Any tips or advice would be appreciated. Thanks.


----------



## bry1975 (Aug 28, 2006)

Hi Greg,

From What I recall the 7N** calibers are alittle tricky. One guy had to send the 7N36c from his Swtooth to be serviced, as he'd buggered the date mechanism, due to trying to remove the stem.


----------



## greg_9 (Sep 15, 2006)

bry1975 said:


> Hi Greg,
> 
> From What I recall the 7N** calibers are alittle tricky. One guy had to send the 7N36c from his Swtooth to be serviced, as he'd buggered the date mechanism, due to trying to remove the stem.

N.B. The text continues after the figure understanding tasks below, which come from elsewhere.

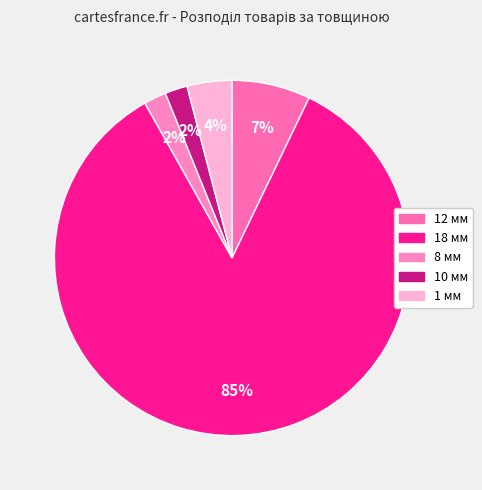

Count the number of slices in the pie.

5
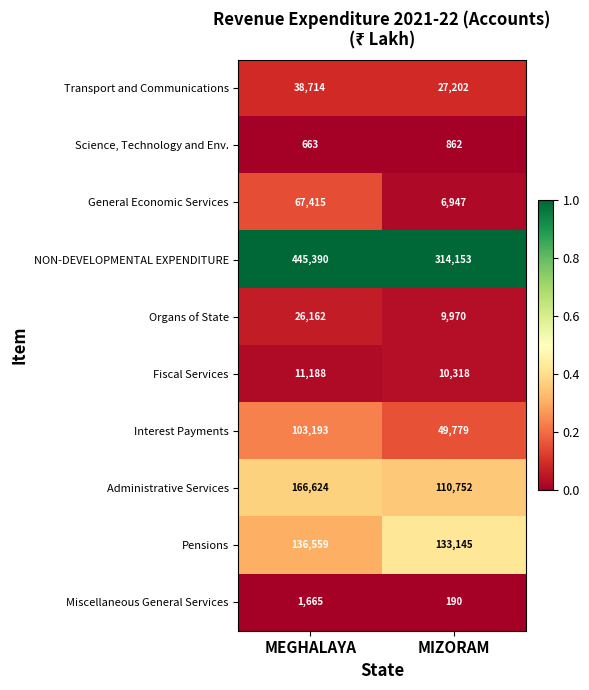

What is the sum of all Fiscal Services values?

21506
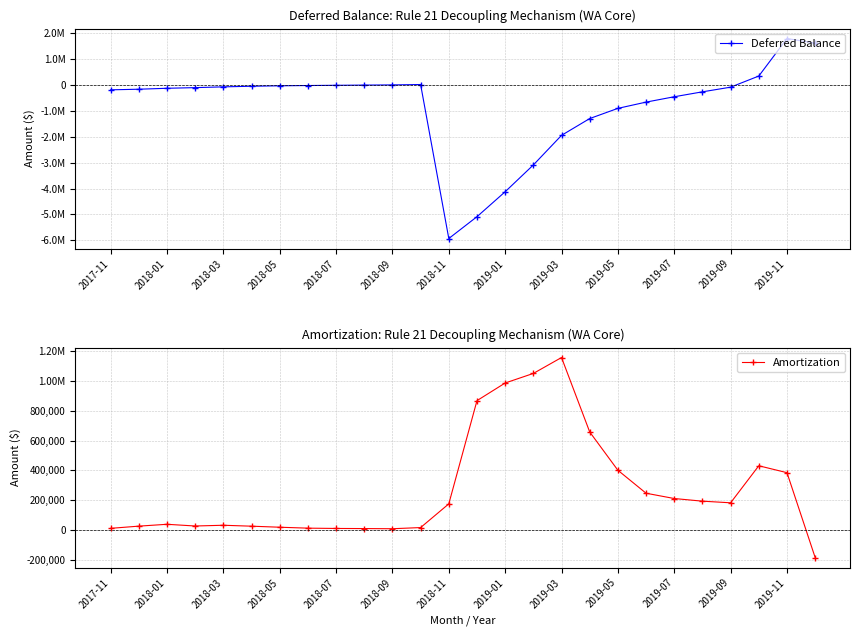

What is the difference between the Deferred Balance values at 18 and 17?

394131.1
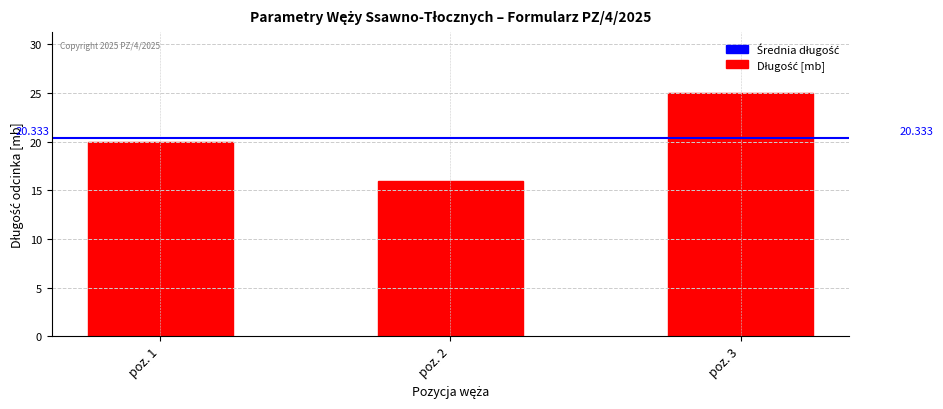

What is the approximate value at poz. 1?

20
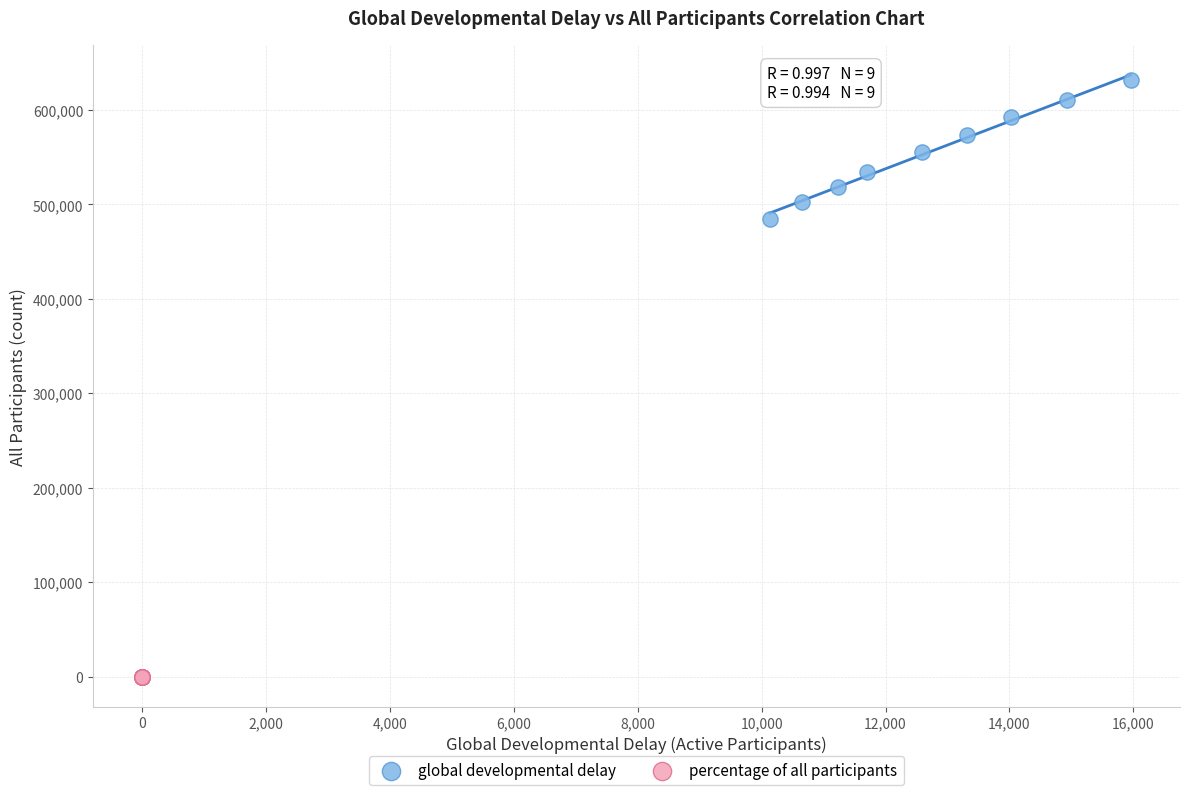

Which series contains the lowest Y value?

percentage of all participants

Bry, your post was incredibly helpful. You caused me to search on the 7N36c movement and get this link:

http://www.larrybiggs.net/scwf/index.php?mod=103&action=0&id=1154372138

I then was able to find an almost invisible lever and the stem came out! Thanks!

Hopefully, I'll be able to get it back in after cleaning the dial.


----------



## TNT13 (Aug 17, 2008)

Wow you never know when a post comes in handy!

I'm trying to fix my dad's old watch and did a quick search and presto!

Damn this little bugger is hard to see!


----------